Mr McNulty said: “We have the power to detain if we can make a quick decision, if we need to establish someone’s identity and if we think there’s a potential risk of absconding usually at the end of the process when detention is a prelude to removal to a third country or the country of origin.”

“I certainly accept what Amnesty International say about the paucity of data,” he added. “Apparently we do snapshots in every quarter; the snapshot at December 2004 for example was about 1300 people. It certainly runs into thousands. But I do accept their point and we are looking at how to present the data better and how to move to an annual figure.”

He added that people were not languishing within the system as claimed and nearly 80 per cent of new applications were now processed in a couple of months.

Maeve Sherlock, chief executive of the Refugee Council, said the report revealed the inherent dangers in detention.

Ms Sherlock said: “The evidence is stark – people are being detained arbitrarily, without proper consideration of whether it is appropriate or indeed necessary to do so.
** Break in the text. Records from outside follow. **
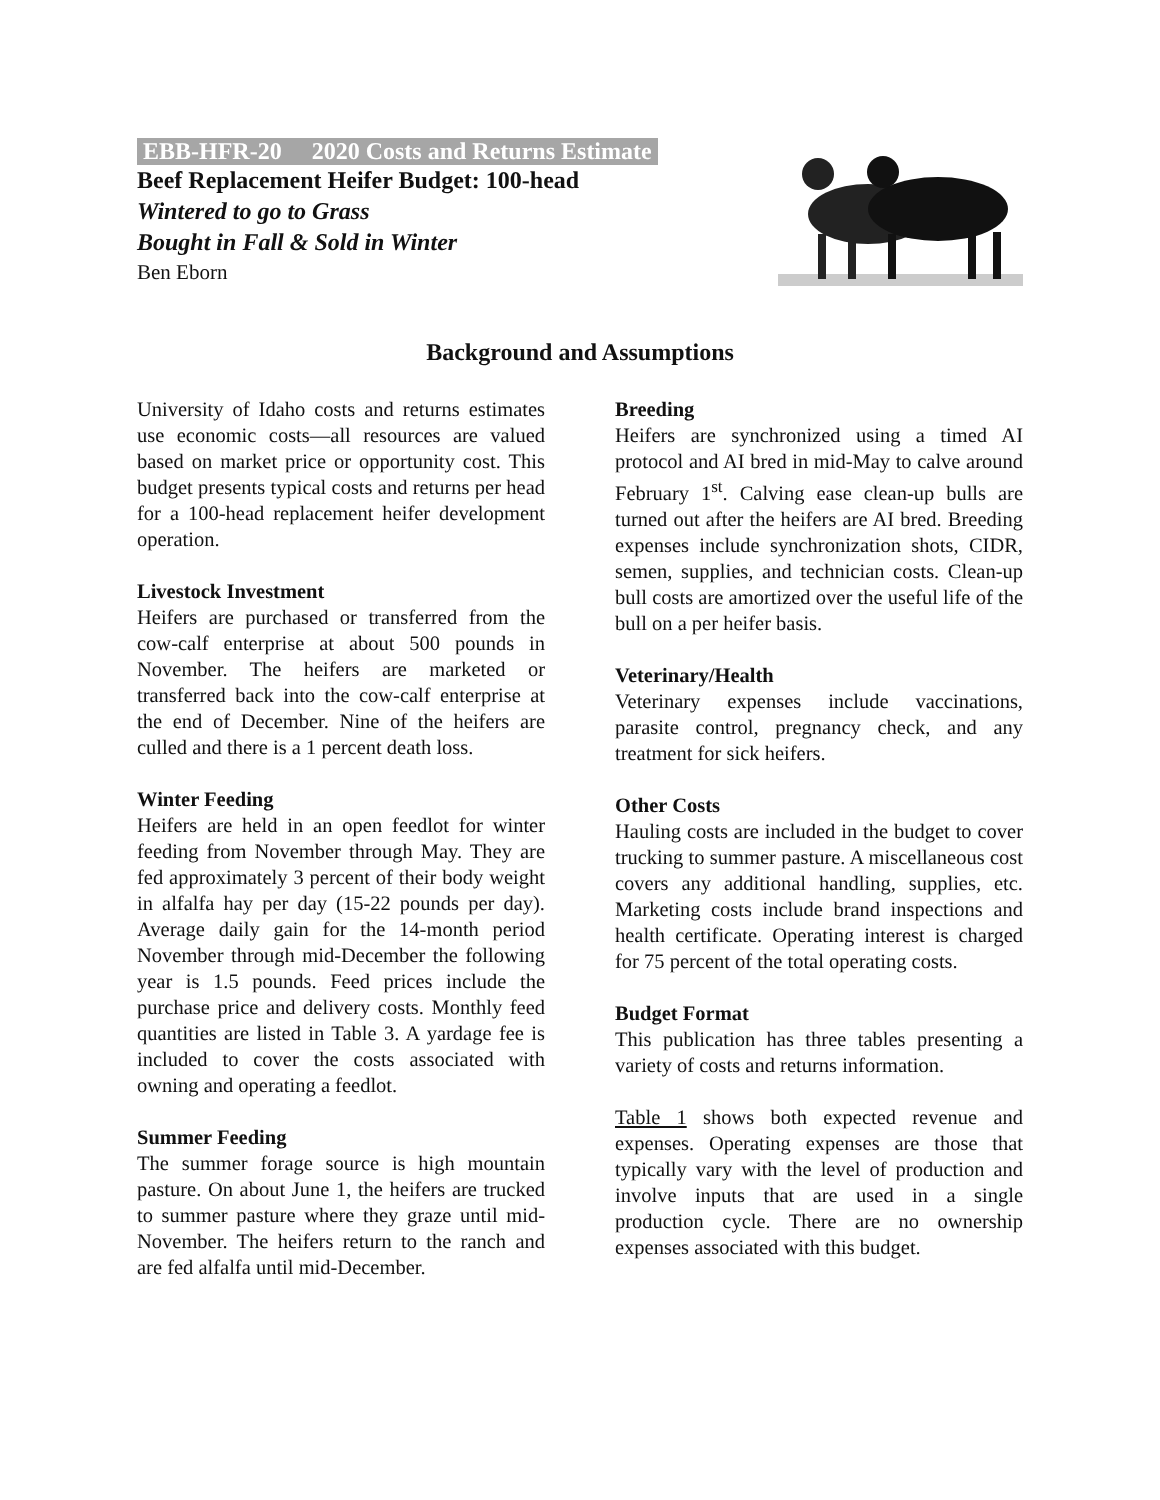EBB-HFR-20 2020 Costs and Returns Estimate
Beef Replacement Heifer Budget: 100-head
Wintered to go to Grass
Bought in Fall & Sold in Winter
Ben Eborn
Background and Assumptions
University of Idaho costs and returns estimates use economic costs—all resources are valued based on market price or opportunity cost. This budget presents typical costs and returns per head for a 100-head replacement heifer development operation.
Livestock Investment
Heifers are purchased or transferred from the cow-calf enterprise at about 500 pounds in November. The heifers are marketed or transferred back into the cow-calf enterprise at the end of December. Nine of the heifers are culled and there is a 1 percent death loss.
Winter Feeding
Heifers are held in an open feedlot for winter feeding from November through May. They are fed approximately 3 percent of their body weight in alfalfa hay per day (15-22 pounds per day). Average daily gain for the 14-month period November through mid-December the following year is 1.5 pounds. Feed prices include the purchase price and delivery costs. Monthly feed quantities are listed in Table 3. A yardage fee is included to cover the costs associated with owning and operating a feedlot.
Summer Feeding
The summer forage source is high mountain pasture. On about June 1, the heifers are trucked to summer pasture where they graze until mid-November. The heifers return to the ranch and are fed alfalfa until mid-December.
Breeding
Heifers are synchronized using a timed AI protocol and AI bred in mid-May to calve around February 1<sup>st</sup>. Calving ease clean-up bulls are turned out after the heifers are AI bred. Breeding expenses include synchronization shots, CIDR, semen, supplies, and technician costs. Clean-up bull costs are amortized over the useful life of the bull on a per heifer basis.
Veterinary/Health
Veterinary expenses include vaccinations, parasite control, pregnancy check, and any treatment for sick heifers.
Other Costs
Hauling costs are included in the budget to cover trucking to summer pasture. A miscellaneous cost covers any additional handling, supplies, etc. Marketing costs include brand inspections and health certificate. Operating interest is charged for 75 percent of the total operating costs.
Budget Format
This publication has three tables presenting a variety of costs and returns information.
Table 1 shows both expected revenue and expenses. Operating expenses are those that typically vary with the level of production and involve inputs that are used in a single production cycle. There are no ownership expenses associated with this budget.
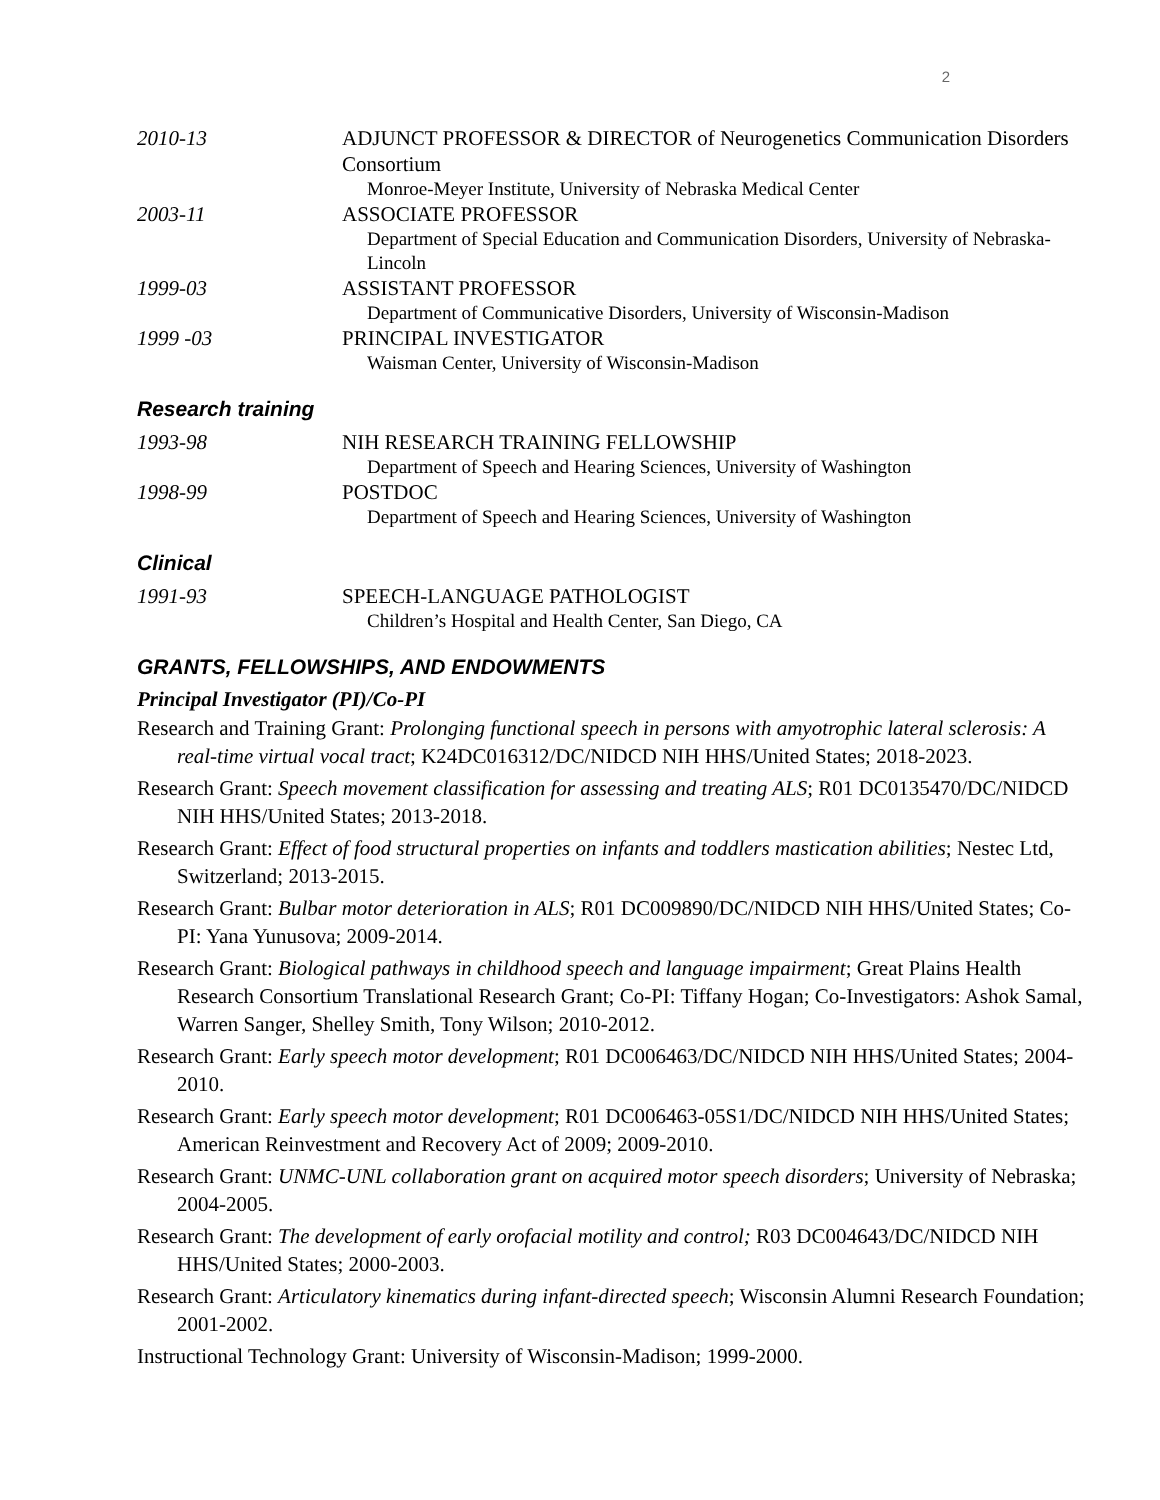2
2010-13 ADJUNCT PROFESSOR & DIRECTOR of Neurogenetics Communication Disorders Consortium
Monroe-Meyer Institute, University of Nebraska Medical Center
2003-11 ASSOCIATE PROFESSOR
Department of Special Education and Communication Disorders, University of Nebraska-Lincoln
1999-03 ASSISTANT PROFESSOR
Department of Communicative Disorders, University of Wisconsin-Madison
1999 -03 PRINCIPAL INVESTIGATOR
Waisman Center, University of Wisconsin-Madison
Research training
1993-98 NIH RESEARCH TRAINING FELLOWSHIP
Department of Speech and Hearing Sciences, University of Washington
1998-99 POSTDOC
Department of Speech and Hearing Sciences, University of Washington
Clinical
1991-93 SPEECH-LANGUAGE PATHOLOGIST
Children’s Hospital and Health Center, San Diego, CA
GRANTS, FELLOWSHIPS, AND ENDOWMENTS
Principal Investigator (PI)/Co-PI
Research and Training Grant: Prolonging functional speech in persons with amyotrophic lateral sclerosis: A real-time virtual vocal tract; K24DC016312/DC/NIDCD NIH HHS/United States; 2018-2023.
Research Grant: Speech movement classification for assessing and treating ALS; R01 DC0135470/DC/NIDCD NIH HHS/United States; 2013-2018.
Research Grant: Effect of food structural properties on infants and toddlers mastication abilities; Nestec Ltd, Switzerland; 2013-2015.
Research Grant: Bulbar motor deterioration in ALS; R01 DC009890/DC/NIDCD NIH HHS/United States; Co-PI: Yana Yunusova; 2009-2014.
Research Grant: Biological pathways in childhood speech and language impairment; Great Plains Health Research Consortium Translational Research Grant; Co-PI: Tiffany Hogan; Co-Investigators: Ashok Samal, Warren Sanger, Shelley Smith, Tony Wilson; 2010-2012.
Research Grant: Early speech motor development; R01 DC006463/DC/NIDCD NIH HHS/United States; 2004-2010.
Research Grant: Early speech motor development; R01 DC006463-05S1/DC/NIDCD NIH HHS/United States; American Reinvestment and Recovery Act of 2009; 2009-2010.
Research Grant: UNMC-UNL collaboration grant on acquired motor speech disorders; University of Nebraska; 2004-2005.
Research Grant: The development of early orofacial motility and control; R03 DC004643/DC/NIDCD NIH HHS/United States; 2000-2003.
Research Grant: Articulatory kinematics during infant-directed speech; Wisconsin Alumni Research Foundation; 2001-2002.
Instructional Technology Grant: University of Wisconsin-Madison; 1999-2000.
This includes pregnant women and families with children, torture victims and other extremely vulnerable individuals.”

She added: “It can’t be right to lock people up simply because they have asked for safety here – seeking asylum is not a crime.”

The Refugee Council wants a maximum time limit for detention, an appeals process against detention and an end to detention of children.

Liberal Democrat home affairs spokesman Mark Oaten said that courts should be given the power to review the decision to detain asylum seekers.

He added: “It is a serious embarrassment for the Government that an organisation better known for attacking oppressive regimes has been so critical of conditions in our own detention system. These are asylum seekers, not criminals, yet the Home Office is putting many of them behind bars for no good reason.”